Caufield erlöste die "Habs“-Fans
Dieser Club, der so viele Offensiv-Ikonen produzierte, wartete lange auf den nächsten grossen Torjäger. Cole Caufield hat das Erbe angetreten. "Man hat schon gemerkt, wie seine Mitspieler ihn seit zwei Spielen suchen und ihm dieses Tor schenken wollen. Aber dies beeinflusste auch etwas die Spielstruktur. Dieses 50. Tor musste ganz von selbst kommen und nicht erzwungen werden“, sagte Chefcoach Martin St. Louis. Und was meinte der Local Hero zum ganzen Rummel um diese 50-Tore-Marke? "Es ist etwas Besonderes, so etwas hier in Montreal zu erreichen. Die Fans und die Geschichte dieses Clubs sind so involviert. Und wenn man mit solchen Namen in Verbindung gebracht wird, die das schon erreicht haben, ist das schon ziemlich surreal.“
Grossartiges Trio: Caufield (51 Tore), Suzuki (101 Punkte), Juraj Slafkovský (30 Tore)

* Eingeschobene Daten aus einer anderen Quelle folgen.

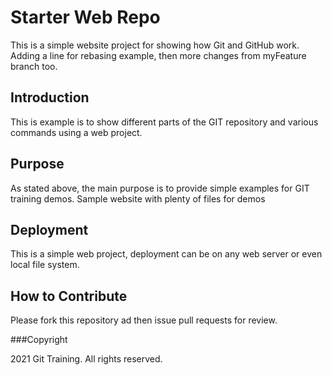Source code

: # Starter Web Repo

This is a simple website project for showing how Git and GitHub work. Adding a line for rebasing example, then more changes from myFeature branch too.

## Introduction

This is example is to show different parts of the GIT repository and various commands using a web project.

## Purpose

As stated above, the main purpose is to provide simple examples for GIT training demos. Sample website with plenty of files for demos

## Deployment

This is a simple web project, deployment can be on any web server or even local file system.

## How to Contribute

Please fork this repository ad then issue pull requests for review.

###Copyright

2021 Git Training. All rights reserved.
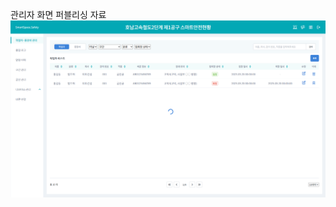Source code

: 관리자 화면 퍼블리싱 자료
![관리자화면](https://github.com/dimorin/airquay_ziannex_publishing/blob/main/%EA%B4%80%EB%A6%AC%EC%9E%90%ED%99%94%EB%A9%B4.png?raw=true)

Das Bemerkenswerte an Cole Caufields 51 Treffern ist nicht nur die nackte Zahl – sondern die Art, wie seine bisher erzielten Tore zustande kamen. Caufield ist kein klassischer "Volume Shooter". Seine Tore entstehen aus Timing, Antizipation und einer Schusstechnik, die in der NHL zur absoluten Elite gehört. Wer Caufields Breakthrough-Star-Season analysiert, erkennt schnell, dass er sich in einer neuen Sphäre bewegt und nunmehr definitiv zur absoluten NHL-Elite gehört. In den letzten Wochen traf Caufield nicht nur in einer erstaunlichen Frequenz (zuletzt 30 Tore in 30 Spielen – ein Lauf, den man in Montreal zuletzt in den frühen 1950er-Jahren gesehen hat), aber ein Grossteil seiner Tore waren Treffer, die sein Team in Führung brachten oder sich sogar spielentscheidend erwiesen. Dazu kommt in dieser Saison eine aussergewöhnliche Anzahl an Overtime-Treffern. Somit liegt er bei den Game-Winning-Goals ligaweit ganz vorne. Zudem hat er fast 30 Mal ein Tor erzielt, das Montreal in Führung brachte – auch das ist ein zentraler Beleg dafür, wie stark seine Tore in den Spielverlauf eingreifen. Dass er im gleichen Trio mit dem begnadeten Spielgestalter Nick Suzuki spielt, der ganz nebenbei auch die grossartige 100-Punkte-Marke übertroffen hat, ist natürlich ein Mehrwert. Wie auch sein anderer Mitspieler in einem der besten Offensivtrios der Liga: Juraj Slafkovský, der nebenbei ebenfalls eine persönliche Bestmarke erreichte mit 30 Saisontoren.
Monsieur Samedi Soir
Und noch zum Abschluss ein Fun Fact: Cole Caufield hat den Kosenamen "Monsieur Samedi Soir“ geerbt. In der Saison 2025/26 steht er aktuell bei 16 Toren in Samstagsspielen. Mit der Saison 2024/25 kommt Caufield sogar auf 27 Tore in Samstagsspielen. Der Spitzname "Monsieur Samedi Soir“ ist historisch mit Maurice Richard verbunden. Dieser bekam diesen Namen, weil er regelmässig samstags im Forum dominierte, wenn ganz Québec vor dem Fernseher sass. Diese Samstagabend-Spiele hatten kulturell fast schon rituellen Charakter.